Piano Concerto No. 20 in D minor, K. 466 (1785) by Mozart (1756-1791).
Waves (1988) by Fred Lerdahl (b. 1943).
Symphony No. 39 in E-flat major, K. 543 (1788) by Mozart.

The concert began with the Orchestra’s executive director speaking of the recent Japanese tragedies (earthquake, tsunami, and nuclear plants) and vowing to do the best to get the orchestra to Japan in 2012 as planned (including Sendai). The orchestra then played as a tribute Faure’s Pavanne. The audience applauded afterwards which I thought was slightly inappropriate. On the other hand, there was some awkwardness that needed to be broken up, and applauding perhaps was one way of doing it.

The Program Notes says that Roussel was a contemporary of Debussy and Ravel, but not nearly as well-known. This concerto for small orchestra represents Roussel’s later work and his “mature sound.” For me it also explains why his work is not played that often, since it definitely failed to grab me in any way, except it is thankfully short at about 12 minutes. The three movements are described by the annotator as (i) “rambunctious” Allegro; (ii) “central” Andante; and (iii) “concluding” Presto (well, there is more to the description).

Neither of the two Mozart pieces is considered to be among most popular of the composer's oeuvre (hey, I got to use this word, even though I had to murder the sentence). The piano concerto was composed by Mozart when he was very popular. He finished the Piano Concerto the day before the performance. The Program Notes talks about a subscription series with 151 patrons – evidently you didn’t need a huge audience to make it as a performer/composer during those times. I do not know the nuances of piano performance to distinguish a good one from an exquisite one, so I can just say I found this quite enjoyable. The lines were crisp, the dynamics were fluid, and the interplay between soloist and orchestra was good. The movements are (i) Allegro; (ii) Romanze; and (iii) Rondo: Allegro assai. Someone’s cell phone rang just as the soloist was about to launch into a cadenza; I guess these incidents can’t be helped. If the biography is any guide, Buchbinder is an impressively-credentialed artist.

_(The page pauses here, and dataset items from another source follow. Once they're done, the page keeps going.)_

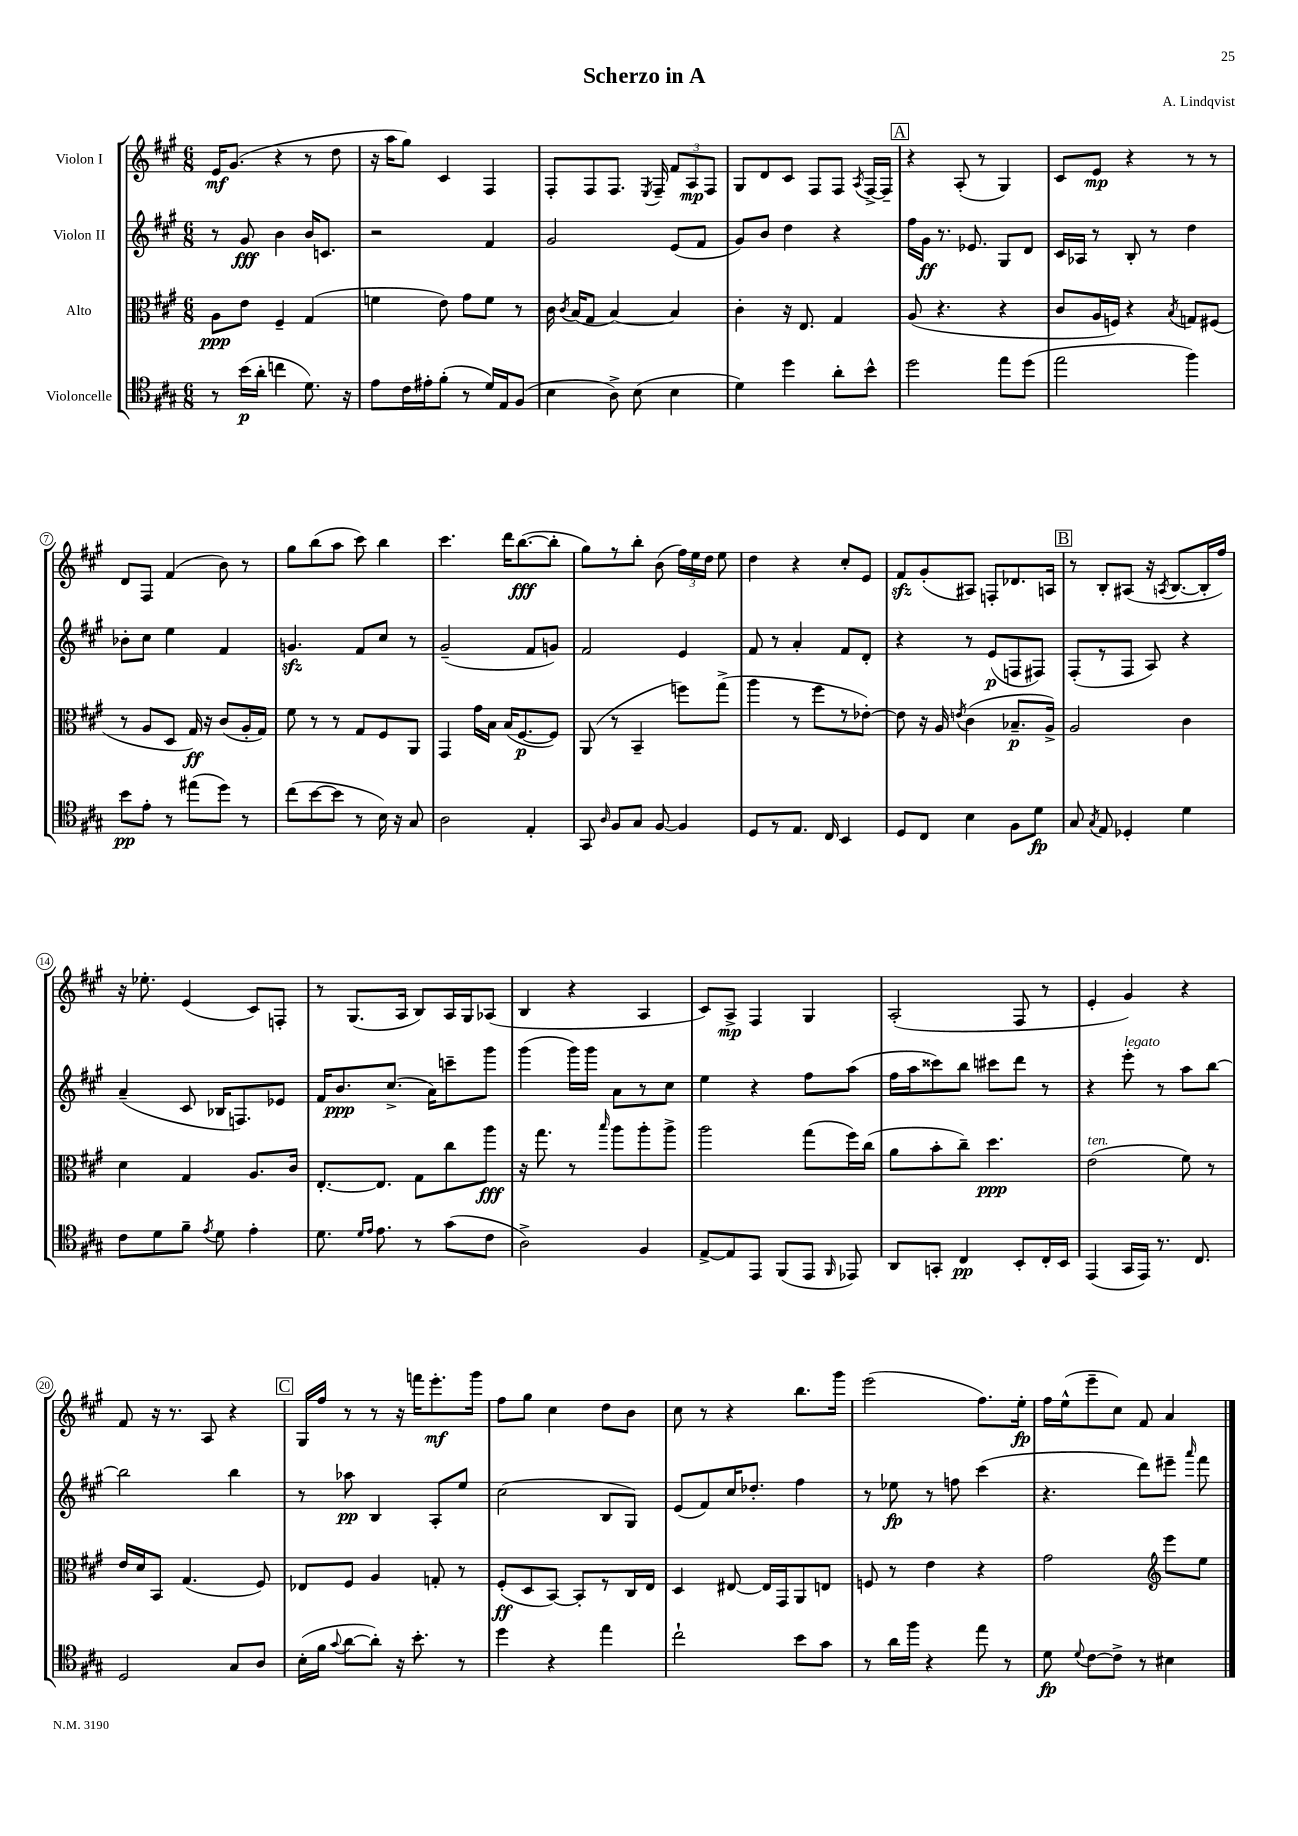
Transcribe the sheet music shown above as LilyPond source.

\header { title = "Scherzo in A" composer = "A. Lindqvist" }
<<
\new StaffGroup <<
\new Staff = "s0" \with { instrumentName = "Violon I" } {
    \clef treble \key a \major \numericTimeSignature \time 6/8
    \autoBeamOff e'16[\mf gis'8.]( r4 r8 d''8 |
    r16 a''16[ gis''8]) cis'4 fis4 |
    fis8[-. fis8 fis8.] \acciaccatura { e8 } fis16-- \tuplet 3/2 { fis'8[ a8\mp fis8] } |
    gis8[ d'8 cis'8] fis8[ fis8] \acciaccatura { a8 } fis16[~-> fis16]-- |
    \mark \markup { \box "A" } r4 a8-.( r8 gis4) |
    cis'8[ e'8]\mp r4 r8 r8 |
    d'8[ fis8] fis'4( b'8) r8 |
    gis''8[ b''8( a''8] cis'''8) b''4 |
    cis'''4. d'''16[ b''8.~\fff( b''8]-. |
    gis''8[) r8 b''8]-. b'8( \tuplet 3/2 { fis''16[) e''16 d''16] } e''8 |
    d''4 r4 cis''8[-. e'8] |
    fis'8[\sfz gis'8-.( ais8]) f8[-. des'8. a16] |
    \mark \markup { \box "B" } r8 b8[-. ais8]( r16 \acciaccatura { a8 } b8.[~ b16-. fis''16]) |
    r16 ees''8.-. e'4( cis'8[) f8]-. |
    r8 gis8.[( a16] b8[) a16 gis16 aes8]( |
    b4 r4 a4 |
    cis'8[) a8]->\mp fis4 gis4 |
    a2-.( fis8 r8 |
    e'4-. gis'4) r4 |
    fis'8 r16 r8. a8 r4 |
    \mark \markup { \box "C" } gis16[ fis''16] r8 r8 r16 f'''16[ e'''8.-.\mf gis'''16] |
    fis''8[ gis''8] cis''4 d''8[ b'8] |
    cis''8 r8 r4 b''8.[ gis'''16] |
    e'''2( fis''8.[) e''16]-.\fp |
    fis''16[ e''16-^( e'''8-- cis''8]) fis'8 a'4 \bar "|." |
}
\new Staff = "s1" \with { instrumentName = "Violon II" } {
    \clef treble \key a \major \numericTimeSignature \time 6/8
    \autoBeamOff r8 gis'8\fff b'4 b'16[ c'8.] |
    r2 fis'4 |
    gis'2 e'8[( fis'8] |
    gis'8[) b'8] d''4 r4 |
    \mark \markup { \box "A" } fis''16[ gis'16]\ff r8. ees'8. gis8[ d'8] |
    cis'16[ aes16] r8 b8-. r8 d''4 |
    bes'8[-. cis''8] e''4 fis'4 |
    g'4.\sfz fis'8[ cis''8] r8 |
    gis'2--( fis'8[ g'8]) |
    fis'2 e'4 |
    fis'8 r8 a'4-. fis'8[ d'8]-. |
    r4 r8 e'8[\p( f8 fis8]) |
    \mark \markup { \box "B" } fis8[-.( r8 fis8] a8) r4 |
    a'4--( cis'8 bes16[ f8.) ees'8] |
    fis'16[ b'8.\ppp cis''8.]->( a'16[) c'''8-- gis'''8] |
    gis'''4( gis'''16[) gis'''16] a'8[ r8 cis''8] |
    e''4 r4 fis''8[ a''8]( |
    fis''16[ a''16 cisis'''8) b''8] cis'''8[ d'''8] r8 |
    r4 e'''8-.^\markup { \italic "legato" } r8 a''8[ b''8]~ |
    b''2 b''4 |
    \mark \markup { \box "C" } r8 aes''8\pp b4 a8[-. e''8] |
    cis''2( b8[ gis8]) |
    e'8[( fis'8) cis''16 des''8.]-. fis''4 |
    r8 ees''8\fp r8 f''8 cis'''4( |
    r4. d'''8[) eis'''8]-- \grace { a'''16 } fis'''8 \bar "|." |
}
\new Staff = "s2" \with { instrumentName = "Alto" } {
    \clef alto \key a \major \numericTimeSignature \time 6/8
    \autoBeamOff a8[\ppp e'8] fis4-- gis4( |
    f'4 e'8) gis'8[ f'8] r8 |
    cis'16 \acciaccatura { cis'8 } b16[( gis8] b4~) b4 |
    cis'4-. r16 e8. gis4 |
    \mark \markup { \box "A" } a8( r4. r4 |
    cis'8[ a16 f16]) r4 \acciaccatura { b8 } g8[ fis8]( |
    r8 a8[ d8] gis16\ff) r16 cis'8[( a16-. gis16]) |
    fis'8 r8 r8 gis8[ fis8 a,8] |
    gis,4 gis'16[ b16] b16[( fis8.~\p fis8]) |
    a,8( r8 b,4-- f''8[) gis''8]->( |
    a''4 r8 fis''8[ r8 ees'8]~-.) |
    ees'8 r16 a16 \acciaccatura { e'8 } cis'4( bes8.[--\p a16]->) |
    \mark \markup { \box "B" } a2 cis'4 |
    d'4 gis4 a8.[ cis'16] |
    e8.[~-. e8.] gis8[ cis''8 a''8]\fff |
    r16 gis''8. r8 \grace { b''16 } a''8[ a''8-. a''8]-> |
    a''2 gis''8[( fis''16) cis''16]( |
    a'8[ b'8-. cis''8]--) d''4.\ppp |
    e'2^\markup { \italic "ten." }( fis'8) r8 |
    e'16[ d'16 b,8] gis4.( fis8) |
    \mark \markup { \box "C" } ees8[ fis8] a4 g8-. r8 |
    fis8[-.\ff( d8 b,8]~) b,8[-. r8 cis16 e16] |
    d4 eis8~ eis16[ gis,16 a,8 e8] |
    f8 r8 e'4 r4 |
    gis'2 \clef treble e'''8[ e''8] \bar "|." |
}
\new Staff = "s3" \with { instrumentName = "Violoncelle" } {
    \clef tenor \key a \major \numericTimeSignature \time 6/8
    \autoBeamOff r8 b'16[\p( a'16]-. c''4 d'8.) r16 |
    e'8[ cis'16 eis'16-. fis'8]-.( r8 d'16[) e16 fis8]( |
    b4 a8->) b8( b4 |
    d'4) d''4 a'8[-. b'8]-^ |
    \mark \markup { \box "A" } d''2 e''8[ d''8]( |
    e''2 fis''4) |
    b'8[\pp e'8]-. r8 eis''8[( d''8]) r8 |
    cis''8[( b'8~ b'8] r8 b16) r16 gis8 |
    a2 e4-. |
    gis,8 \grace { a16 } fis8[ gis8] fis8~ fis4 |
    d8[ r8 e8.] cis16 b,4 |
    d8[ cis8] b4 fis8[ d'8]\fp |
    \mark \markup { \box "B" } gis8 \acciaccatura { gis8 } e8 des4-. d'4 |
    cis'8[ d'8 fis'8]-- \acciaccatura { e'8 } d'8 e'4-. |
    d'8. \grace { d'16[ e'16] } e'8. r8 gis'8[( cis'8] |
    a2->) fis4 |
    e8[~-> e8 e,8] fis,8[( e,8] \grace { fis,16 } ees,8) |
    a,8[ g,8]-. cis4\pp b,8[-. cis16-. b,16] |
    e,4( gis,16[ e,16]) r8. cis8. |
    d2 gis8[ a8] |
    \mark \markup { \box "C" } b16[-.( fis'16] \appoggiatura { gis'8 } a'8[~ a'8]-.) r16 b'8.-. r8 |
    d''4 r4 e''4 |
    cis''2-! b'8[ gis'8] |
    r8 a'16[ fis''16] r4 e''8 r8 |
    d'8\fp \appoggiatura { d'8 } cis'8[~ cis'8]-> r8 bis4 \bar "|." |
}
>>
>>
\layout { \context { \Score \override BarNumber.stencil = #(make-stencil-circler 0.1 0.3 ly:text-interface::print) } }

The symphony was written three years later as a group of three (39, 40, 41). Mozart had fallen on hard times by then. Music historians think he was trying to drum up some business with these compositions, and sadly may not have heard them before he died. I do not find the performance of this Symphony particularly noteworthy, though. The four movements are (i) Adagio - Allegro; (ii) Andante con moto; (iii) Menuetto: Allegretto; and (iv) Finale: Allegro.

After the intermission, a WQXR DJ (forget her name) came on stage and had a short discussion with Lerdahl and violist Nardo Roy about the next piece “Waves.” It probably wasn’t rehearsed before hand; it certainly sounded that way. Two take-aways: waves refer to musical energy, and Roy finds the music to be complex at many levels.

This piece was written 20-plus years ago for three chamber orchestras, including the Orpheus. The orchestra first played it in 1989, a year after it was composed. And that was the last time it played the piece. Unless there are other connections, to say there is a history between the composer and the orchestra is stretching it a bit. What I am curious about is when the orchestra will play it next: another 20 or so years later?

As with the last Orpheus concert I went to, my impression of the orchestra is just so-so. It actually makes me wonder if Carnegie Hall is as acoustically perfect as it is said to be. Nonetheless, I renewed my subscription for the next season. At $25 a ticket it is not a tough decision to make.